Montag, 22. November 2010
Franz Sommerfeld (Foto) wendet sich in einem Brief an Mathias Döpfner
Franz Sommerfeld (Foto) wendet sich in einem Brief an Mathias Döpfner

Die Nerven liegen blank in Köln: Der Streit zwischen Verlegersohn Konstantin Neven DuMont und seinem Vater Alfred erreicht eine neue Dimension. Nun entwickelt sich der Generationen-Konflikt zu einem Disput zwischen dem Kölner Verlagshaus M. DuMont Schauberg (MDS) und dem Konkurrenten Axel Springer.

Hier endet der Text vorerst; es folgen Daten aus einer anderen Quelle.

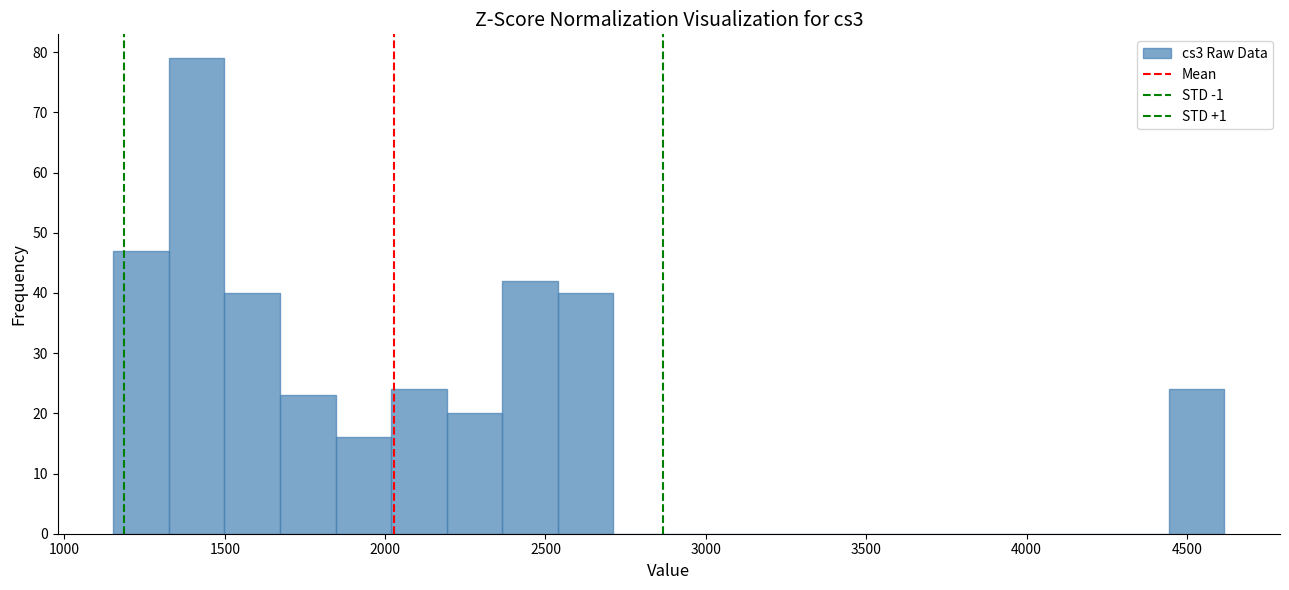

Read against the x-axis, roughly where is the centre of the tallest bar?

1400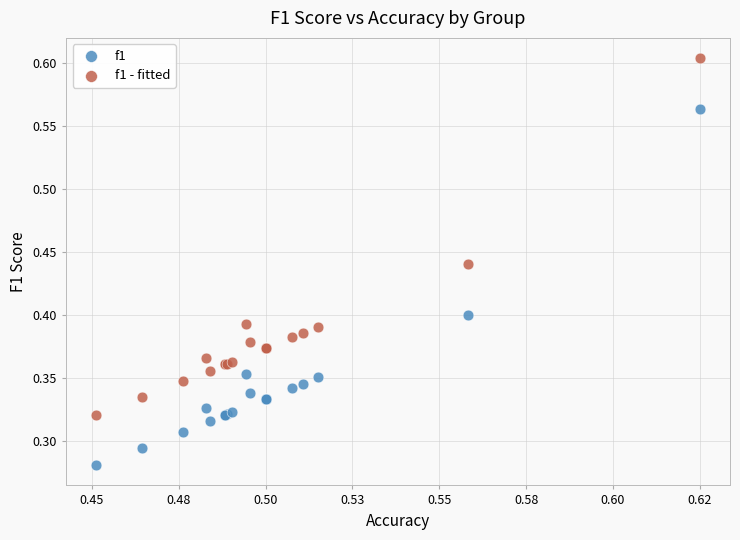

Which series reaches the maximum Y coordinate?

f1 - fitted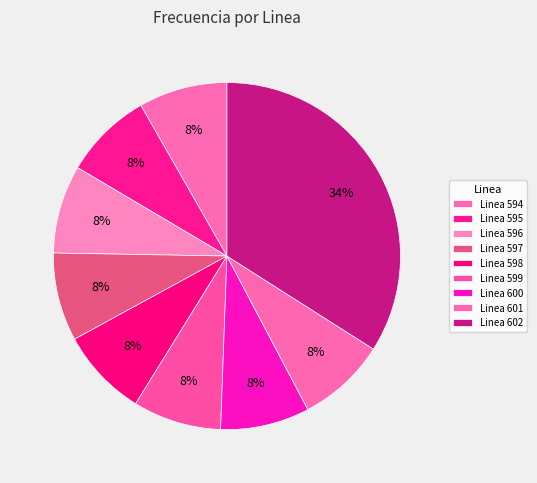

Does any single category account for the majority?

No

Der Grund: MDS wertet die Berichterstattung der Kölner "Bild"-Ausgabe als eine Kampagne gegen den eigenen Boulevardtitel "Express". "Hier wird nicht nur eine interne Angelegenheit, über die unsere Zeitungen informiert haben, maßlos aufgebauscht. Es werden auch falsche und damit geschäftsschädigende Behauptungen aufgestellt", sagt Christian DuMont Schütte, Herausgeber des "Express", in der Wochenendausgabe des Titels.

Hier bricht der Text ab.